- [EXERCISE DATA]:
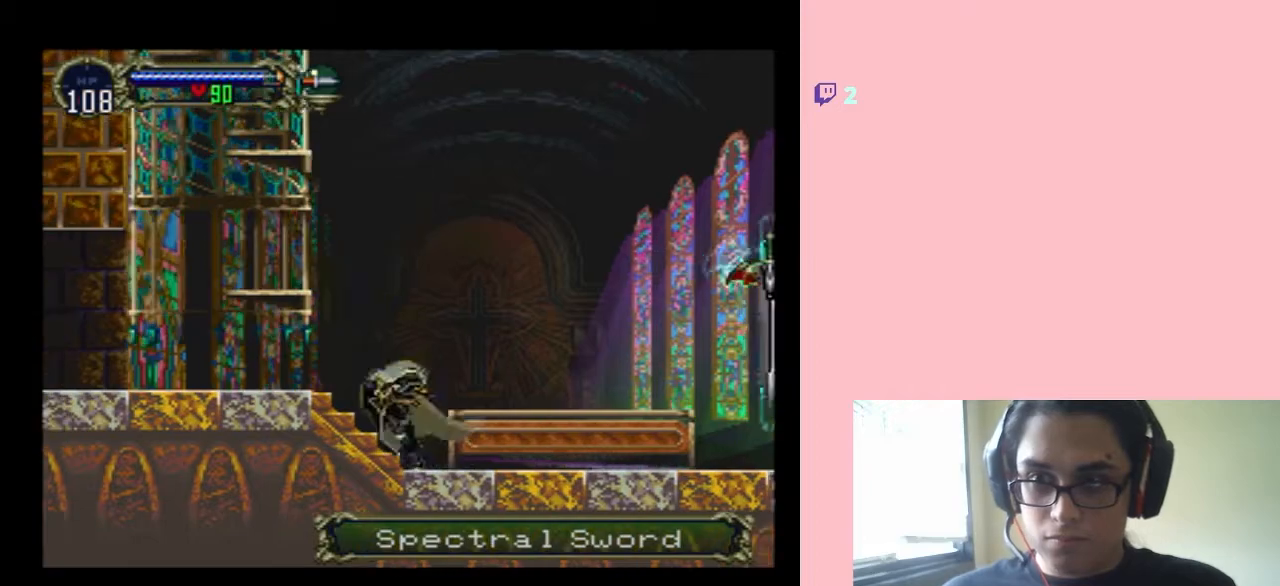
{"buttons": [], "left_stick": "center", "right_stick": "center", "events": [[33, "DPAD_RIGHT", "down"], [100, "DPAD_DOWN", "up"], [100, "DPAD_UP", "down"], [117, "DPAD_RIGHT", "up"], [200, "DPAD_DOWN", "down"], [200, "DPAD_UP", "up"], [300, "Y", "down"], [450, "DPAD_DOWN", "up"], [500, "Y", "up"]]}
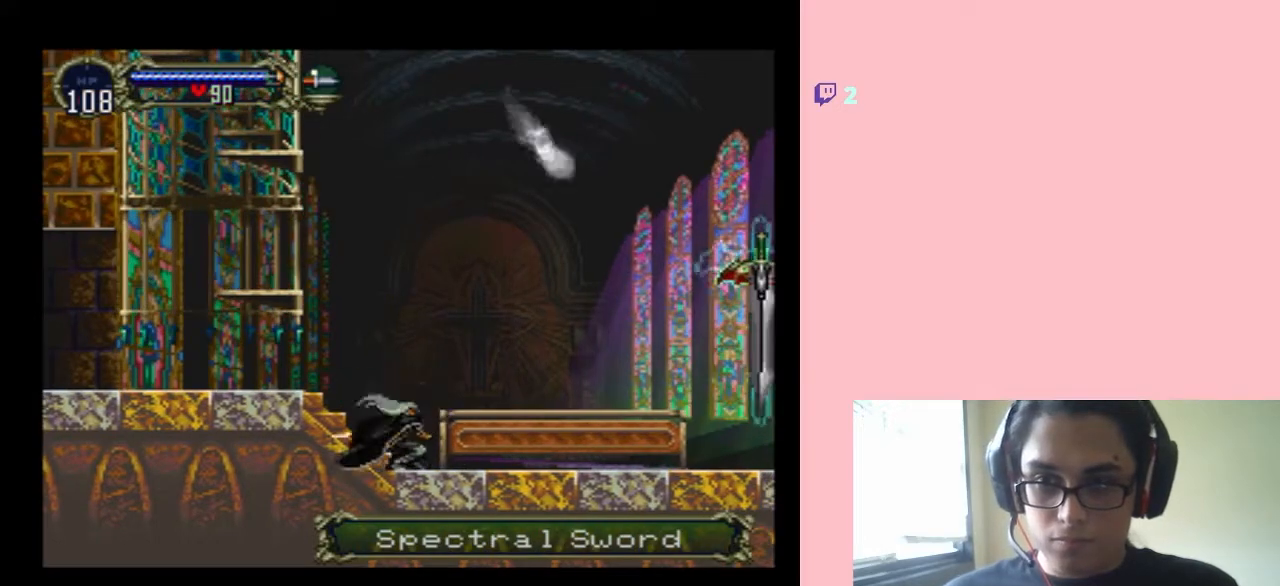
{"buttons": [], "left_stick": "center", "right_stick": "center", "events": []}
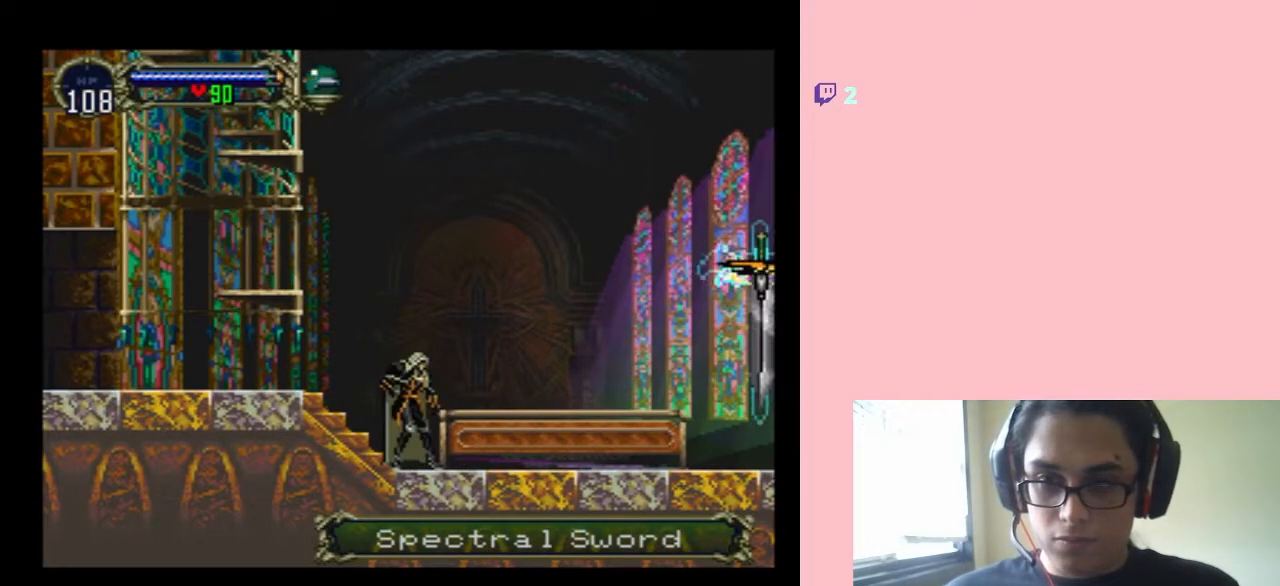
{"buttons": ["Y", "DPAD_DOWN"], "left_stick": "center", "right_stick": "center", "events": [[67, "DPAD_LEFT", "down"], [200, "DPAD_LEFT", "up"], [200, "DPAD_RIGHT", "down"], [233, "DPAD_UP", "down"], [267, "DPAD_RIGHT", "up"], [350, "DPAD_DOWN", "down"], [350, "DPAD_UP", "up"], [450, "Y", "down"]]}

- [WHAT THE EXERCISE ASKS]: A verbatim copy of the material is needed; pictures are not to appear in it.

- [ANSWER TO THE EXERCISE]:
{"buttons": [], "left_stick": "center", "right_stick": "center", "events": [[33, "DPAD_RIGHT", "down"], [100, "DPAD_DOWN", "up"], [100, "DPAD_UP", "down"], [117, "DPAD_RIGHT", "up"], [200, "DPAD_DOWN", "down"], [200, "DPAD_UP", "up"], [300, "Y", "down"], [450, "DPAD_DOWN", "up"], [500, "Y", "up"]]}
{"buttons": [], "left_stick": "center", "right_stick": "center", "events": []}
{"buttons": ["Y", "DPAD_DOWN"], "left_stick": "center", "right_stick": "center", "events": [[67, "DPAD_LEFT", "down"], [200, "DPAD_LEFT", "up"], [200, "DPAD_RIGHT", "down"], [233, "DPAD_UP", "down"], [267, "DPAD_RIGHT", "up"], [350, "DPAD_DOWN", "down"], [350, "DPAD_UP", "up"], [450, "Y", "down"]]}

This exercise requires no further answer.